PAGE TEXT:
== Segment start ==
Far to the south, beyond the reach of continents and crowded cities, lies the Southern Ocean—a vast ring of icy waters encircling Antarctica. To the casual observer, it might seem like a desolate expanse of gray waves and biting winds. Yet beneath its restless surface, the Southern Ocean performs one of the most important jobs on Earth. It breathes for the planet.
Every year, this ocean absorbs enormous amounts of carbon dioxide (CO₂) from the atmosphere—nearly 40% of all the CO₂ the world’s oceans collectively take in. Without it, global warming would be far more severe, climate extremes more frequent, and the delicate balance of life on Earth more unstable.
But as the climate warms and weather patterns shift, scientists have long feared that this vital oceanic carbon sink could weaken, unleashing more CO₂ back into the air. Climate models predicted it. Oceanographers expected it. And yet, it hasn’t happened—at least not yet.
A new study from researchers at the Alfred Wegener Institute (AWI) in Germany has shed light on this paradox, uncovering a hidden mechanism beneath the surface that has kept the Southern Ocean’s carbon-absorbing powers surprisingly strong.
When Predictions and Reality Diverge
For decades, climate models have suggested that as the planet warms, the powerful westerly winds circling Antarctica would intensify. These winds drive deep ocean currents that bring ancient, carbon-rich water up toward the surface—a process known as upwelling.
That upwelling is natural, but it comes with a tradeoff. The deeper waters that rise carry large stores of CO₂ accumulated over centuries. If too much of this CO₂-rich water reaches the surface, it could “crowd out” the ocean’s capacity to absorb new, human-made emissions from the atmosphere. In other words, stronger winds were expected to make the Southern Ocean less effective as a carbon sink.
== Segment end ==
DATA PROVIDED:
== Segment start ==
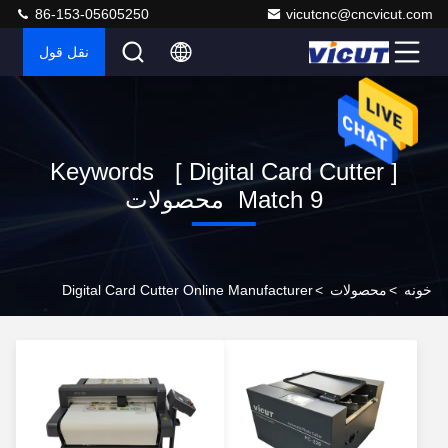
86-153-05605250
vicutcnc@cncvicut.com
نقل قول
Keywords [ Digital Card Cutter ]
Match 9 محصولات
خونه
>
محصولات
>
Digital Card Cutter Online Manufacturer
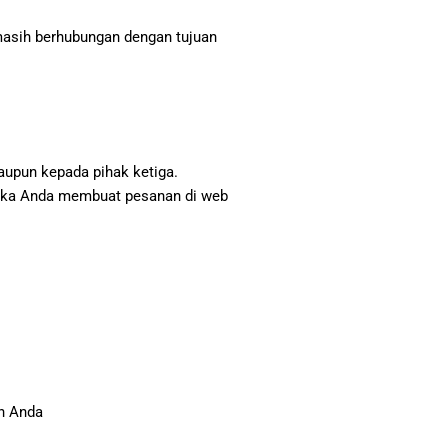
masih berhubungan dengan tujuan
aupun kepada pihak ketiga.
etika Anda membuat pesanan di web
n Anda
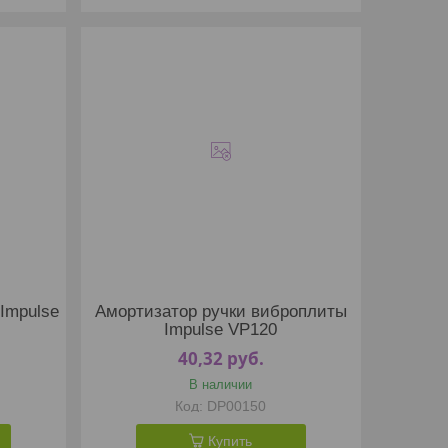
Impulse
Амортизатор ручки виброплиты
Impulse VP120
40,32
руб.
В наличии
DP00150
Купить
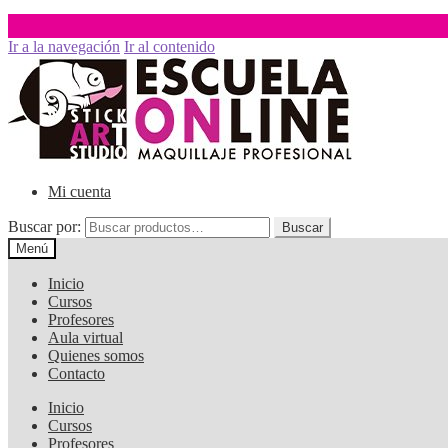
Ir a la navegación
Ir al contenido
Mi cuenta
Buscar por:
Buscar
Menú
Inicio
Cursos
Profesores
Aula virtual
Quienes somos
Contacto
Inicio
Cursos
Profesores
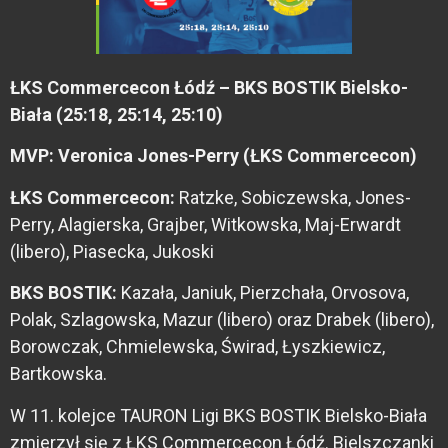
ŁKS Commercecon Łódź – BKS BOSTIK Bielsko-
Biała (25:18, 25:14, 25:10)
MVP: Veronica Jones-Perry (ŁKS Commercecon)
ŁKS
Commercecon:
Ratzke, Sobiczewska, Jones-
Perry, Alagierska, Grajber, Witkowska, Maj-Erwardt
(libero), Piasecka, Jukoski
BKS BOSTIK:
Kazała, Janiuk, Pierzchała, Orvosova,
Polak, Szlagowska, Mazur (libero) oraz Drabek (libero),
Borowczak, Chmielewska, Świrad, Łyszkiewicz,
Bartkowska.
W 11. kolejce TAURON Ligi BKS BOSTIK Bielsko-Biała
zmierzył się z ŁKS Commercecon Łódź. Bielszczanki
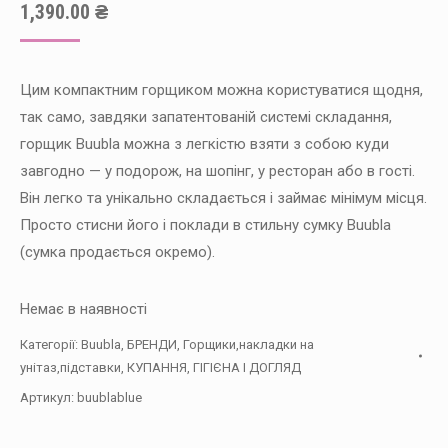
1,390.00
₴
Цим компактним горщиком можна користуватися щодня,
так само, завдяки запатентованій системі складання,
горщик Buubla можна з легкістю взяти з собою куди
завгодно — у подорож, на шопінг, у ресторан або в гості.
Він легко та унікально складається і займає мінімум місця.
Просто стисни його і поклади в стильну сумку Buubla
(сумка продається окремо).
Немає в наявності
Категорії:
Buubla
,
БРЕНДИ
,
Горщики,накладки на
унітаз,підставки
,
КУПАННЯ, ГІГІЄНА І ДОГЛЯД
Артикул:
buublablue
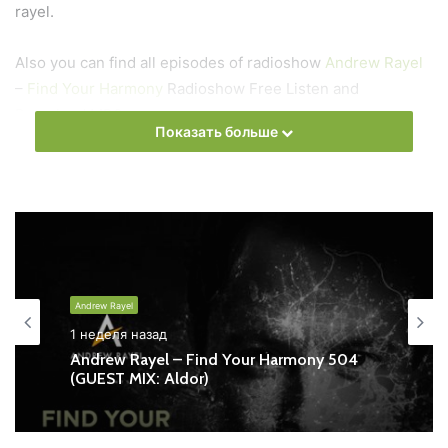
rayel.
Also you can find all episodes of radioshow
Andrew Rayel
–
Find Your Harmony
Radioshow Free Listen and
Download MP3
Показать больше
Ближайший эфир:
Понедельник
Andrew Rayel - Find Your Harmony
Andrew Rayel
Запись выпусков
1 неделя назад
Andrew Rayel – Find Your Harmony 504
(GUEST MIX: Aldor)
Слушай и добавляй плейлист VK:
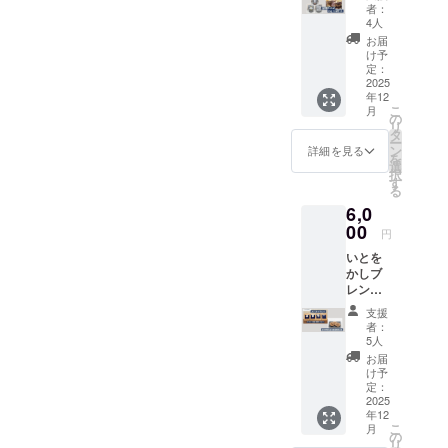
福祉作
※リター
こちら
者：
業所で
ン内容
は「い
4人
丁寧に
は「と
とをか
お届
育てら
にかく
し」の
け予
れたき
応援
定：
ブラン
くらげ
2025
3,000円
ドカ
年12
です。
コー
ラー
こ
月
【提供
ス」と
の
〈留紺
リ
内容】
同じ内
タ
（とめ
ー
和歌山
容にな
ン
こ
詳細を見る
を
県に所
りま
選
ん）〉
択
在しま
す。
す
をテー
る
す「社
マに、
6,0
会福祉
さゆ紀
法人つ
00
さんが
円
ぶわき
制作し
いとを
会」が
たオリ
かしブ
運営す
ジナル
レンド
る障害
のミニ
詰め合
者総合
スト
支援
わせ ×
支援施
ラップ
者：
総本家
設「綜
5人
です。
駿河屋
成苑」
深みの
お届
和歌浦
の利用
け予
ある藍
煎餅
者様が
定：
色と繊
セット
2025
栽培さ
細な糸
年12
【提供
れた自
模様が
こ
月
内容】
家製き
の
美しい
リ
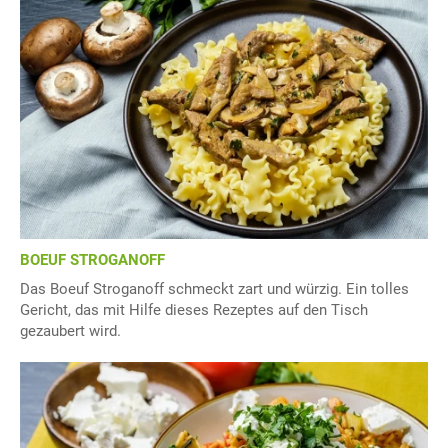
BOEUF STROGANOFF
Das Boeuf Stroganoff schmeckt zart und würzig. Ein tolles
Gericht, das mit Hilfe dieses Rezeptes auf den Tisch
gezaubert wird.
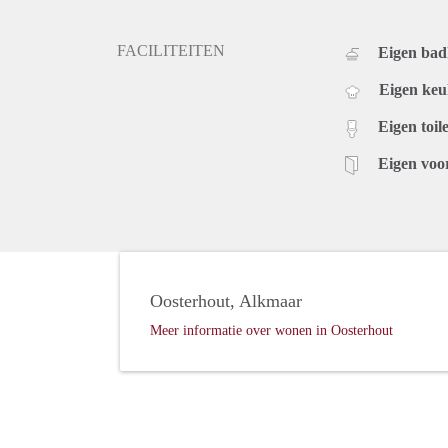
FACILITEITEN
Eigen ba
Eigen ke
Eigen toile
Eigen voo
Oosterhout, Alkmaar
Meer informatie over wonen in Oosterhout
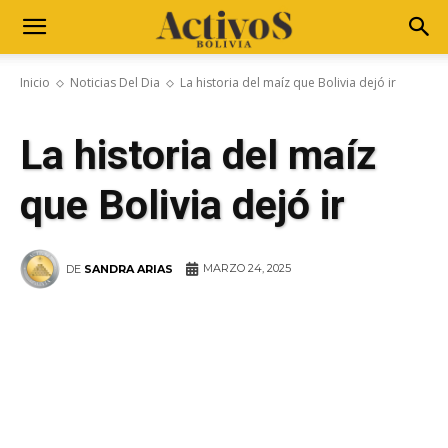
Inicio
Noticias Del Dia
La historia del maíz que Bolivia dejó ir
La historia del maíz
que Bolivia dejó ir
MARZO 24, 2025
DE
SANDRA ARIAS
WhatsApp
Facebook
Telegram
== Segment end ==
JOB A: In the Southern Ocean passage, what share of all the CO₂ taken in by the world's oceans does the Southern Ocean absorb?
JOB B: Copy out the entries again, starting at the line that contains "FACILITEITEN" and ending at the last line of the entries, both included. Leave the pictures out.
The Southern Ocean passage and the entries have nothing to do with each other.

RESPONSE A: Nearly 40%.

RESPONSE B:
FACILITEITEN
Eigen ba
Eigen ke
Eigen toile
Eigen voo
Oosterhout, Alkmaar
Meer informatie over wonen in Oosterhout
Inicio
Noticias Del Dia
La historia del maíz que Bolivia dejó ir
La historia del maíz
que Bolivia dejó ir
MARZO 24, 2025
DE
SANDRA ARIAS
WhatsApp
Facebook
Telegram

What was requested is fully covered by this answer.